- Gregory, Mackenzie J.
- History - general
- RAN Ships
- None noted.
- June 2005 edition of the Naval Historical Review (all rights reserved)
In 1857, two clipper ships came to grief on rocks outside Sydney Heads, and as a result of public alarm, a smallish lighthouse – Hornby Light – was erected on the tip of Inner South Head.
It was a very dirty night on Thursday 20th August 1857. Some 81 days out of England, the clipper ship Dunbar, with 122 on board, was on only her second voyage to the Colony at Sydney.

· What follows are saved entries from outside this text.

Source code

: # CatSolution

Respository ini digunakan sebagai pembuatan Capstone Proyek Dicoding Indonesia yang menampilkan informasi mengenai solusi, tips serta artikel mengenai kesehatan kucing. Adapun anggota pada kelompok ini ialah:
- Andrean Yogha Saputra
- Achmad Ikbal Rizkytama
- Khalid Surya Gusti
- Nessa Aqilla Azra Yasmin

In hindsight, her Master, Captain Green, should have sought safety by laying well off the shore until daylight the next morning, but the ship tried to make it through the Heads into the sanctuary of Sydney Harbour.
The Dunbar was driven onto the rocks at the base of South Head by the fierce storm; here, the rugged rocks soon took full toll of the clipper, and she started to break up. All but one of her company perished. Flung into the raging sea, James Johnson, an Able Seaman on board, managed to reach a ledge on the rock face, and here he clung for 36 hours before rescue came on the morning of the 22nd August.
Sydney was stunned by this wreck and the extent of the tragedy, and many of the victims were unable to be identified. By the time the Coroner had made his report, it was not until 24th September that a mass funeral could be held, and the bodies properly interred at St Stephen’s Cemetery at Camperdown. Here a monument may be seen, erected to the memory of all those who perished that night in August of 1857.
A memorial plaque, remembering all who died, was also placed at the Gap, close to South Head, and near the jagged rocks that brought the end to this fine clipper ship (A watercolour image of the Wreck of the Clipper Dunbar, painted by S.T. Gill in 1857, is on display in the Mitchell Library in Sydney.).
A scant two months after the tragedy of the loss of 121 lives in the Dunbar, a second ship was wrecked close to North Head. Catherine Adamson, a 768 ton wooden general cargo and passenger ship, built in 1855 at Aberdeen, Scotland, was making her third run from England to Australia. On the night of 23rd October, also in 1857, whilst entering Sydney Heads, she lost steerage way and sank in 14 metres of water, a short distance from Inner North Head. Seventeen crew members and four passengers lost their lives.
From dives made on this wreck, a sextant, pewter mugs, pottery, spoons and forks have been recovered.
These two shipwrecks following so closely upon each other caused a public outcry, resulting in the creation of the Hornby Light, built on the tip of Inner South Head in 1858, seventy years after the arrival of the First Fleet. This light, very conspicuous with its red stripes, was the third lighthouse to be built in Australia (following Macquarie Light in 1818, and Nobby’s Light at Newcastle in 1854). It is 9m high, has an elevation of 22m, and a range of 22 kilometers. It was automated in 1933.
It sometimes takes a tragedy such as this loss of 142 lives to stir the authorities into action, and even today, nothing much has changed in that regard.